If you’ve found your ‘flow’, drink it up. Enjoy the unique buzz you get when you’re creating your very own sounds and timbres. Another modern phrase, being ‘in the moment’ is relevant here. This is the instant feedback you deserve for dedicating your time and care to making progress.  Enjoy it as much as you can!


  1. Release your attachment to the outcome

This I think this is really refreshing, and so good to hear from an athlete and sportsman. It really is the taking part that counts, not the winning. By allowing yourself to just be playing for the sake of it, you’re allowing yourself space and time to enjoy it for what it is. This can create a positive loop too, which allows you to get more ‘flow’ (because you’re not riddled with anxiety about achieving a goal) and allows you to ‘savour’ your playing more. So what if I can’t play Asturias perfectly, I probably never will, but I’ll enjoy playing what I can, and the more I enjoy playing, the more I’ll play it, and the more perfect it will get!

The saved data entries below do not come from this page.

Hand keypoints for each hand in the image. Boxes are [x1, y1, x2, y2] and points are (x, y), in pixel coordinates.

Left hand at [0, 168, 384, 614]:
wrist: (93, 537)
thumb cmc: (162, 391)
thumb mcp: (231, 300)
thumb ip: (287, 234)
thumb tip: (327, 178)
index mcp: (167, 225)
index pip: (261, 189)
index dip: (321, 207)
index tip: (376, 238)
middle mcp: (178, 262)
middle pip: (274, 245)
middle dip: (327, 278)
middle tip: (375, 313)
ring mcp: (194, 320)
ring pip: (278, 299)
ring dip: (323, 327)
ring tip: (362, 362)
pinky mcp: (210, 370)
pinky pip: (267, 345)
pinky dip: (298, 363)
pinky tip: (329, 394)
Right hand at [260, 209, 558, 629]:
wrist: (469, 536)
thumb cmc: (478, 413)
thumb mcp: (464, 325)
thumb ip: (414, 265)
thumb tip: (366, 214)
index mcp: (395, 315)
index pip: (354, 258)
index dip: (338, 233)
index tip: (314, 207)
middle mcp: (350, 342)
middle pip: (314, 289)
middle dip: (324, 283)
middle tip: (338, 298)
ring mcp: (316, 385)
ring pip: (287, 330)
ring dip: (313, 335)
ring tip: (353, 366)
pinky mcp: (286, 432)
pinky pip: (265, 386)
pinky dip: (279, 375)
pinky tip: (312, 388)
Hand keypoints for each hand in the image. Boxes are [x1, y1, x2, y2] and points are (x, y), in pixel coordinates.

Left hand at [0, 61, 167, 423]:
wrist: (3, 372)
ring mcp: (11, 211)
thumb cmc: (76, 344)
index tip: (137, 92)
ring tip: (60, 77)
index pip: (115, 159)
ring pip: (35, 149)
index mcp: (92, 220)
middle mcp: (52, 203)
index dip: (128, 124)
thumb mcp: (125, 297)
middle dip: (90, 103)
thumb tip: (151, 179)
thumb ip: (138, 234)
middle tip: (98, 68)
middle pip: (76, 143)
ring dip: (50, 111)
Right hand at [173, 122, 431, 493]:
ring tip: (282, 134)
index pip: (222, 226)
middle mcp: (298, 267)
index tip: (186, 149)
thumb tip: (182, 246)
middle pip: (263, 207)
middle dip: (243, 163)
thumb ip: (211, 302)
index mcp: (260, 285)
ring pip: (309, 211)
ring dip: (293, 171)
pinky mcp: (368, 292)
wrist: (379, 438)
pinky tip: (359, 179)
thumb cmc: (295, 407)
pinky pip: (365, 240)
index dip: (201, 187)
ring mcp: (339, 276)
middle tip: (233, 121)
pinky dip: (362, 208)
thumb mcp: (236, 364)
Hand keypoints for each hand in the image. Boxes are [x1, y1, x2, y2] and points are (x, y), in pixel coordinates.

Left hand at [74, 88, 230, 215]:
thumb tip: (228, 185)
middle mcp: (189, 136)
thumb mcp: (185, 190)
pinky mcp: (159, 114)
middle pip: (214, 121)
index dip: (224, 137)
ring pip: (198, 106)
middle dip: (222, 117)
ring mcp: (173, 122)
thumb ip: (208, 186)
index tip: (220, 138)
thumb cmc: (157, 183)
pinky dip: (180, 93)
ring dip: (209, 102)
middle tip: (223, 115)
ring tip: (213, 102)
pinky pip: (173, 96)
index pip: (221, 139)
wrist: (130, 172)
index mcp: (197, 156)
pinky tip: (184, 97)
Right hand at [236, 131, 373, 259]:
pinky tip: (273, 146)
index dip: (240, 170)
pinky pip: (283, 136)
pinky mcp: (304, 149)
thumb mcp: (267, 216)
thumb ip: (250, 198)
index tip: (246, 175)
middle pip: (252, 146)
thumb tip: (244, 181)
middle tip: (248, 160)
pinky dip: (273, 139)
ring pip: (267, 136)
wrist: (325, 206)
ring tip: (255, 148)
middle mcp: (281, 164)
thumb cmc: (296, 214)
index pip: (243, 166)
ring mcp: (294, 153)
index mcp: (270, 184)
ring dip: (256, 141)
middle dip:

  1. Decide if you’re training or exercising

It seems strange to have to define what you’re doing, but these two words imply quite different things about your motivation and reason for coming to your instrument. I have friends who only ever go for a run when they have a big organised race to work towards, and they call it ‘training’. It sounds serious and important. I run all the time, I love exercising, but I’ve not done a fun run or organised race since I was in school. If I train, I’m training for the sake of just getting a bit better.  So, are you practicing, or playing?


  1. Try something new

Similar to point four, this suggests mixing your activities up to keep things interesting, and making your development more ‘all round’. As a guitar teacher, I’m very much interested in making learning and progression holistic. Classical guitarists, as well as being able to sight-read, should be able to learn by ear. I think as well as being able to read a chord from standard notation, being able to name chords and shapes in the way a modern guitarist can, is important. All the things I’ve mentioned above – creativity, composition, improvisation, all lend us a new take on our instrument. The easiest way for a musician to try something new of course, is to have a go at other styles and genres. A blues piece on Classical guitar, a fingerpicking piece for an electric guitarist, each divergence will give the fingers and brain something new to incorporate, and have a huge benefit to all-round ability and motivation.

What do you think?  Are there things that we musicians can learn from ‘exercise thinkers’ like our Mark?